Flare Technology
- Industry: Computer hardware
- Founded: 1986; 40 years ago
- Founder: Martin Brennan; Ben Cheese; John Mathieson;
- Headquarters: Cambridge, England, United Kingdom
- Products: Flare One; Konix Multisystem; Flare II;

= Flare Technology =

Defunct computer hardware company

Flare Technology was a computer hardware company based in Cambridge, United Kingdom. It was founded in 1986 by Martin Brennan, Ben Cheese, and John Mathieson, former engineers at Sinclair Research.

== History ==

Flare Technology first worked for Amstrad before developing a technology-demonstrator system called Flare One. The Flare One was intended as a home computer or games console with extensive audio and video capabilities.

Related to the Loki project they had worked on previously at Sinclair Research, which in turn was derived from the ZX Spectrum home computer, Flare One was based around a Zilog Z80B CPU (working as an 8-bit-per-pixel blitter and a video controller) and a custom 16-bit DSP chip (responsible for 8 channel sound and 3D computation), 1 MB or RAM, with a display resolution of 256 x 256 with 256 colors or 512 x 256 with 16 colors, and an expected price of £200 in 1988.

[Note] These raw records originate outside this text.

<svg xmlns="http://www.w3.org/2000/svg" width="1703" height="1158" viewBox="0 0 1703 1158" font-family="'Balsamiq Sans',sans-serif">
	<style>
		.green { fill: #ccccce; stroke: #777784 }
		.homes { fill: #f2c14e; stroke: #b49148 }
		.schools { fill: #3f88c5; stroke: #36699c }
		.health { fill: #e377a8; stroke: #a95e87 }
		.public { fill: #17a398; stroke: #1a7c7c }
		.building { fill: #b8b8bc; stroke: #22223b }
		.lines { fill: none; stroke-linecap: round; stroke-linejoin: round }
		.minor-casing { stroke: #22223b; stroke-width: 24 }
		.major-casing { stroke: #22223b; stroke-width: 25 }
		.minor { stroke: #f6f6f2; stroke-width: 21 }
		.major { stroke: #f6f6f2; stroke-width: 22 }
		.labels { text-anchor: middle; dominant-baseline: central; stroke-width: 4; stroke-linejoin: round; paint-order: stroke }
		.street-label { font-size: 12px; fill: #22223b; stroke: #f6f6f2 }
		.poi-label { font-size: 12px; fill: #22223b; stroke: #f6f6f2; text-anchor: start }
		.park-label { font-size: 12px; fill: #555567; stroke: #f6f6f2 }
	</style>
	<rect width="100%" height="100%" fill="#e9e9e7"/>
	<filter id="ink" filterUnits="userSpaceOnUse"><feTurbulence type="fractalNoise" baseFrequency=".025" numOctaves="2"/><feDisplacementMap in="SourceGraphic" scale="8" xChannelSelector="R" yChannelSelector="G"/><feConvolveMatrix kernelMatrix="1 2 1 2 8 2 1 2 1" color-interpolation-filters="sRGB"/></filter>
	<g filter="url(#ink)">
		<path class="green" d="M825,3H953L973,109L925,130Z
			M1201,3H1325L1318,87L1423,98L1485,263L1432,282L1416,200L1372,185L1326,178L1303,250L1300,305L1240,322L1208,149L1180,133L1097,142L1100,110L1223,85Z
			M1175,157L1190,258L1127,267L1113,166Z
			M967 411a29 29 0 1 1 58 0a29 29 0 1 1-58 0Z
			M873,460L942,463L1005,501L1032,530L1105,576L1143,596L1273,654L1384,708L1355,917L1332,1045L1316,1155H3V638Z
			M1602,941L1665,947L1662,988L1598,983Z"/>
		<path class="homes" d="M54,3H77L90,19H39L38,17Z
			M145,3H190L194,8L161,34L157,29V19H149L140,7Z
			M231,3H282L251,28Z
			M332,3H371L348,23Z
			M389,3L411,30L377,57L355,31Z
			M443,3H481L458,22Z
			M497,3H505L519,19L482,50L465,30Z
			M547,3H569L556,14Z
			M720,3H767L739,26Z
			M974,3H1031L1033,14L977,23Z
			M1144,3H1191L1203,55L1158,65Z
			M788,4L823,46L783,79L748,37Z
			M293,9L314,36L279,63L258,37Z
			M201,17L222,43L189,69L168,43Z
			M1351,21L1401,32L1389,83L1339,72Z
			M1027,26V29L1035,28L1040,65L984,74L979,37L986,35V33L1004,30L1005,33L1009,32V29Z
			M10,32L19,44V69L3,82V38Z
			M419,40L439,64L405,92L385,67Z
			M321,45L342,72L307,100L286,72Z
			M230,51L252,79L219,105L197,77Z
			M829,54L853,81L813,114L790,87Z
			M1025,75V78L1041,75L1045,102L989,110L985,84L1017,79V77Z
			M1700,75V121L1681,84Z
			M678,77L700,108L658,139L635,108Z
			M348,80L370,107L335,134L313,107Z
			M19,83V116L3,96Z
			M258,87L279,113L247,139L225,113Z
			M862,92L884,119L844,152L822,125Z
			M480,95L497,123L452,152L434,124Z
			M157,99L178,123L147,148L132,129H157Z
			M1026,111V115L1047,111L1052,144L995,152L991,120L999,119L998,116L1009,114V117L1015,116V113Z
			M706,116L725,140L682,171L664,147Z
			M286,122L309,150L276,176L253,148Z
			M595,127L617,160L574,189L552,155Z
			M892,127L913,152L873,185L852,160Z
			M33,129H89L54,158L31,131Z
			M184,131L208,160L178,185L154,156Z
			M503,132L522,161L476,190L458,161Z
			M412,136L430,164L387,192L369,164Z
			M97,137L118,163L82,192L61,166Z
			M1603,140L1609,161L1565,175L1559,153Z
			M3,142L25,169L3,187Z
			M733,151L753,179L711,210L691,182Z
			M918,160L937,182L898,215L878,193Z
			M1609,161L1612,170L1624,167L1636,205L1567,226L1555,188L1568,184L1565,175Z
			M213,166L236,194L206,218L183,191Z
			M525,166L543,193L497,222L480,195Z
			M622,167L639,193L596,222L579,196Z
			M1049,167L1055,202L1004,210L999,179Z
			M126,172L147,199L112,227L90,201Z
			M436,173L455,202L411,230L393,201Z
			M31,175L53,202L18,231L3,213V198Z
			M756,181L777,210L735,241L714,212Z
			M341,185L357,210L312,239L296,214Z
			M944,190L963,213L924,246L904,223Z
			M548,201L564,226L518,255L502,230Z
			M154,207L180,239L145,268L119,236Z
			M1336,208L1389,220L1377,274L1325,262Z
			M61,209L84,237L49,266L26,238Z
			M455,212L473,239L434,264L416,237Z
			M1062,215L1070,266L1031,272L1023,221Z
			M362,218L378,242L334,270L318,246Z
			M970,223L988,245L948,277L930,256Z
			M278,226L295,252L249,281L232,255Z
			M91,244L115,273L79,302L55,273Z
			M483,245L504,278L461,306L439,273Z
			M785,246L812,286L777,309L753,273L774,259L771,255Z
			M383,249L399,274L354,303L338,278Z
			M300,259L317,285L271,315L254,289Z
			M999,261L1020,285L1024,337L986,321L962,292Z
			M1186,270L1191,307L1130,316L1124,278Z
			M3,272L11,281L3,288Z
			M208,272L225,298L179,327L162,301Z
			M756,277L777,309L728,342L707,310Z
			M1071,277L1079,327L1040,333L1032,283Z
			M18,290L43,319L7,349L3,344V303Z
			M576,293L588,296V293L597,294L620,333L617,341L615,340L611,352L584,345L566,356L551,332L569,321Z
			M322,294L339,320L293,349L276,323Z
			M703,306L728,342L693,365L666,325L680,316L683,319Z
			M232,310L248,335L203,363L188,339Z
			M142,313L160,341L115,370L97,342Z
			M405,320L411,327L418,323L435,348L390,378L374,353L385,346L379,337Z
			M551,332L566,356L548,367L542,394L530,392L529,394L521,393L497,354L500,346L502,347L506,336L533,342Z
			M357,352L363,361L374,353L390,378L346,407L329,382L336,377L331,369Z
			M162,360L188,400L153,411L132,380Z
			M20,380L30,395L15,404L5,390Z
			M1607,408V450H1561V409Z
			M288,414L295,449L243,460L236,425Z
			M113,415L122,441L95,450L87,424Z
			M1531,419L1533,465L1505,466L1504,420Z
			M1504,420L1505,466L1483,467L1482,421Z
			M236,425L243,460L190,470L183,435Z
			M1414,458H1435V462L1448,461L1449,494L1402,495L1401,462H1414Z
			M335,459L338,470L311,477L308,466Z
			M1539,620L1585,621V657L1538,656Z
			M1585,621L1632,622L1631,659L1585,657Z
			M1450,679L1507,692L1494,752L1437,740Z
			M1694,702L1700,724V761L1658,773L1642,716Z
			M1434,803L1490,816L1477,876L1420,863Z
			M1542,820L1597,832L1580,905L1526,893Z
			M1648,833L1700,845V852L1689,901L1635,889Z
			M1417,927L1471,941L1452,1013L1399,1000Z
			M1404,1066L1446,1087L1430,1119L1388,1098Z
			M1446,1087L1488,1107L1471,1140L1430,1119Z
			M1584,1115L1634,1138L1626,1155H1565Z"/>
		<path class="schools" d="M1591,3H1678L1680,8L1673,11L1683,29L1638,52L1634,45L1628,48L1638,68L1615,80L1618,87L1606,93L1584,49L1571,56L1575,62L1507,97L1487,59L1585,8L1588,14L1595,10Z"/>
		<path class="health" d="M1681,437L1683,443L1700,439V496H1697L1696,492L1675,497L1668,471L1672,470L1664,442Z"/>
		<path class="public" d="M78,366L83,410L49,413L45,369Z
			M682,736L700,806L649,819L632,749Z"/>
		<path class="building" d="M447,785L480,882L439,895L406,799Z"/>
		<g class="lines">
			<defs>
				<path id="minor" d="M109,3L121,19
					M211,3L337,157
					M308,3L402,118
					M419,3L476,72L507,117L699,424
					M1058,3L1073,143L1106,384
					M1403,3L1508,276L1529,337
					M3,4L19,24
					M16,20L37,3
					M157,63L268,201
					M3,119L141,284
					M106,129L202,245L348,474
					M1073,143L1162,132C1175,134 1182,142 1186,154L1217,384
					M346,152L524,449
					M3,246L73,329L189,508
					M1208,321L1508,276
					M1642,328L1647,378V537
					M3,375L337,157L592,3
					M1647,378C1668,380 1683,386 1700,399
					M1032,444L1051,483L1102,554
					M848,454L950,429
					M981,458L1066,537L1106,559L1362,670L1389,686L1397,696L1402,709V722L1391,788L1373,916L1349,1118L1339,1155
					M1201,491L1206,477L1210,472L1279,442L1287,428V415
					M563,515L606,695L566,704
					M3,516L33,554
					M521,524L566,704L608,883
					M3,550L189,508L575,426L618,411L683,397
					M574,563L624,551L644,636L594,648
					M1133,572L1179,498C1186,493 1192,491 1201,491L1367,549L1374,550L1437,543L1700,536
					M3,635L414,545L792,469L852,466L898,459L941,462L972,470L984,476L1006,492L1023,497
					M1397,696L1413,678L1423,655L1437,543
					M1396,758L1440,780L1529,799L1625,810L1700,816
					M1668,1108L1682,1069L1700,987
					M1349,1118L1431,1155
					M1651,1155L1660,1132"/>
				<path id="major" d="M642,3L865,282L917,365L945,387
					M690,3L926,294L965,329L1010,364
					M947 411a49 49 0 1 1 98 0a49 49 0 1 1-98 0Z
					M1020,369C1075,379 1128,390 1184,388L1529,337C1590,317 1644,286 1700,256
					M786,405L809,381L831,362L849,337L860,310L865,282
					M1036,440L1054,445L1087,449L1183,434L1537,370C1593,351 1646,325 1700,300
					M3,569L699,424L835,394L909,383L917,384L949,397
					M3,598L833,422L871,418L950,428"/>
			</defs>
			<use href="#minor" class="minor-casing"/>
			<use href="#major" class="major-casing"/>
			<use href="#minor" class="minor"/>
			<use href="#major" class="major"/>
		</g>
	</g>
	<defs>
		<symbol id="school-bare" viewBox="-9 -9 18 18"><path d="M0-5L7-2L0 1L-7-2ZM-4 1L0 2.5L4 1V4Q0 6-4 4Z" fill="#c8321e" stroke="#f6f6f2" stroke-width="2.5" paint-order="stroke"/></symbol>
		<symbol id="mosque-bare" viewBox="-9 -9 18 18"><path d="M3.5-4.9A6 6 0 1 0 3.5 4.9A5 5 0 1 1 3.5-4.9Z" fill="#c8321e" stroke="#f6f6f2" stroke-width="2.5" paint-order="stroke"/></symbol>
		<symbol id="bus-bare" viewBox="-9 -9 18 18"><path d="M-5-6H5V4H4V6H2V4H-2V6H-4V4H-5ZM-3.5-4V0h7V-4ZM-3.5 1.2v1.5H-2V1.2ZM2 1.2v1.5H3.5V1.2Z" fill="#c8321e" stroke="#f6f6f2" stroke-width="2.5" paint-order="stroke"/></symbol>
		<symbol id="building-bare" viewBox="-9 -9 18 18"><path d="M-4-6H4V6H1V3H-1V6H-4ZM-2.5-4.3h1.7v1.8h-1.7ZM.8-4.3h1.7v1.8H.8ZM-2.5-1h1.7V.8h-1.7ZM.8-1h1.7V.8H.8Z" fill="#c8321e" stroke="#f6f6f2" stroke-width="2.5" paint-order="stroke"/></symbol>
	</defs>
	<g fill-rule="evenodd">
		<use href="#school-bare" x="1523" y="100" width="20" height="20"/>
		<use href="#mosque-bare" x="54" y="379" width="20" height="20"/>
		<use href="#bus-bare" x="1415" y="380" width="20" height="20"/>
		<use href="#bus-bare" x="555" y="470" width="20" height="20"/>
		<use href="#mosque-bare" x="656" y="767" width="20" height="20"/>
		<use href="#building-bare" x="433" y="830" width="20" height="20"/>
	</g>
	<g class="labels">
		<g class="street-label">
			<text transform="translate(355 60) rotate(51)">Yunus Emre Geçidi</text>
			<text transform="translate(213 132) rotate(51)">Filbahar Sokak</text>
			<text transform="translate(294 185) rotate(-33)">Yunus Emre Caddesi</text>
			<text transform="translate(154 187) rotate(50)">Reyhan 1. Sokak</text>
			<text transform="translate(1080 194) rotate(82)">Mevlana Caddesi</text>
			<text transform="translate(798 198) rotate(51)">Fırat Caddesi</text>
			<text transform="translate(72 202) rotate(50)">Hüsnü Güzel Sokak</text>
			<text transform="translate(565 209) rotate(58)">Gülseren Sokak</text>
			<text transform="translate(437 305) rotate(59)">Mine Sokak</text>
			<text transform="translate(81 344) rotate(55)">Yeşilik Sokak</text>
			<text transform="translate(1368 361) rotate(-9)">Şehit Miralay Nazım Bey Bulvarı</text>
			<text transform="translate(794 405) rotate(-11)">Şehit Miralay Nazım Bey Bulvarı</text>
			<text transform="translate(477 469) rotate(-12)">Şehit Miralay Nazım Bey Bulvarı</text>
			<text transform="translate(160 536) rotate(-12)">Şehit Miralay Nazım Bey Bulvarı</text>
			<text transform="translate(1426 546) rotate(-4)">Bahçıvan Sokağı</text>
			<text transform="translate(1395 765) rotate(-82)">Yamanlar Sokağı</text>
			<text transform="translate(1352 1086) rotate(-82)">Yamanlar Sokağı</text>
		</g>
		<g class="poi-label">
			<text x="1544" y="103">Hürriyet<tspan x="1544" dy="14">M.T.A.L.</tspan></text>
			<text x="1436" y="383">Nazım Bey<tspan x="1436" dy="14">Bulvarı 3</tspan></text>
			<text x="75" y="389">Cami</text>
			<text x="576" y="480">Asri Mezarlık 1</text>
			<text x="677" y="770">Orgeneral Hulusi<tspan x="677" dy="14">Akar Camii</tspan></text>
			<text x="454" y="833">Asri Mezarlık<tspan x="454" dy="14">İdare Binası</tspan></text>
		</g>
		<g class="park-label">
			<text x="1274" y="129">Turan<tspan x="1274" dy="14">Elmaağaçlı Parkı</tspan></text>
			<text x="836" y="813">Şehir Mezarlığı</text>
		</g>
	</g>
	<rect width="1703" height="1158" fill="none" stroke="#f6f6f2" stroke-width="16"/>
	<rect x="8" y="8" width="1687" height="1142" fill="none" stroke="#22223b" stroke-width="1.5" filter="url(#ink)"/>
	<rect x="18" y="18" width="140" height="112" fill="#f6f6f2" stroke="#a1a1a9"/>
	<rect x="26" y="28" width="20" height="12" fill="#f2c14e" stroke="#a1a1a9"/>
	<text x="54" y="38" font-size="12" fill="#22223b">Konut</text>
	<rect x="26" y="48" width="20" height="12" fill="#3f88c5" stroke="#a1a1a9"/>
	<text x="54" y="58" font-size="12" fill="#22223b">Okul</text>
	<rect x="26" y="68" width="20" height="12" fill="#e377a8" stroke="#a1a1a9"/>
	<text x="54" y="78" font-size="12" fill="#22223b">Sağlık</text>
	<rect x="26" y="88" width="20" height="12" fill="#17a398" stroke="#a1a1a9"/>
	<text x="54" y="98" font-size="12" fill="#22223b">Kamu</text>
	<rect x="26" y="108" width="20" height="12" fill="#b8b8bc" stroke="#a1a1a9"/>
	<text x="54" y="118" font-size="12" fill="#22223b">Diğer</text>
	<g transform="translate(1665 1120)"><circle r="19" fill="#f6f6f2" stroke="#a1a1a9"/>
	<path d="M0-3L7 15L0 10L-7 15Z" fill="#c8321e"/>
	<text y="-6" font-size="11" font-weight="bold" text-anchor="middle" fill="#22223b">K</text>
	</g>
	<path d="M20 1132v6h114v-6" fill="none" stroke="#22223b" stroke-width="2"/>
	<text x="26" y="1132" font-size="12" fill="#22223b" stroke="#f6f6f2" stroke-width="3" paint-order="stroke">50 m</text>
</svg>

Flare One was used in some arcade game cabinets including a line of video quiz machines produced by Bellfruit (A Question of Sport, Beeline, Every Second Counts, Inquizitor, Quizvaders  and Treble Top). The Flare One chipset was further developed into the Konix Multisystem Slipstream prototype.

In 1989 Martin Brennan was contracted by Atari Corp. to complete and implement the chip design of the unreleased Atari Panther.

Martin Brennan and John Mathieson went on to design the Flare II, which was purchased by Atari and became Atari Jaguar.